I think the problem you are describing is known as constrained optimization or constrained minimization, where you want to minimize a function within a certain domain defined by constraints. In your case, the constraints are given implicitly.
There are several approaches to handle constrained optimization problems, and the choice of method depends on the nature of your problem. Here are a few common methods that might be relevant to your situation:
Penalty Function Method: You can convert the constrained optimization problem into an unconstrained problem by adding a penalty term to your objective function. This penalty term penalizes violations of the constraints, and you can adjust the penalty parameter to balance between staying within the feasible domain and minimizing the objective function.
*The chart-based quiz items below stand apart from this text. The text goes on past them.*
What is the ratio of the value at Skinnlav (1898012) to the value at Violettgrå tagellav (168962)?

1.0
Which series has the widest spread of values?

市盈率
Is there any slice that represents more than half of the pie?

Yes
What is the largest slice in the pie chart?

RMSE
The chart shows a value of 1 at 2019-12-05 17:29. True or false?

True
Barrier Function Method: Similar to the penalty method, you can use barrier functions to transform the constrained problem into an unconstrained one. Barrier functions become very large as you approach the boundary of the feasible region, discouraging the optimization algorithm from moving outside of it.
Interior Point Methods: These methods work directly within the feasible region by iteratively moving towards the optimum while respecting the constraints. They are particularly useful for problems with both equality and inequality constraints.
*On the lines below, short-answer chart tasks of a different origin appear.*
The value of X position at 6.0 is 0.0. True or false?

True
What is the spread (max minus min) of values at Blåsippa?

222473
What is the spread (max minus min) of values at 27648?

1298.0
Augmented Lagrangian Method: This approach combines the ideas of penalty functions and Lagrange multipliers to solve constrained optimization problems. It involves iteratively updating Lagrange multipliers and penalty parameters.
Sequential Quadratic Programming (SQP): SQP is an iterative method that approximates the constrained problem by solving a sequence of unconstrained quadratic subproblems, taking into account the constraints at each step.
And finally, the one I think you have in mind...
- Genetic Algorithms or Simulated Annealing: These are heuristic methods that can explore the feasible region, making occasional "jumps" outside and returning while maintaining a balance between exploration and exploitation.
The choice of method depends on the specific characteristics of your problem and the computational resources available. Some problems may benefit from hybrid approaches that combine multiple techniques. You may need to experiment with different methods to find the one that works best for your particular situation.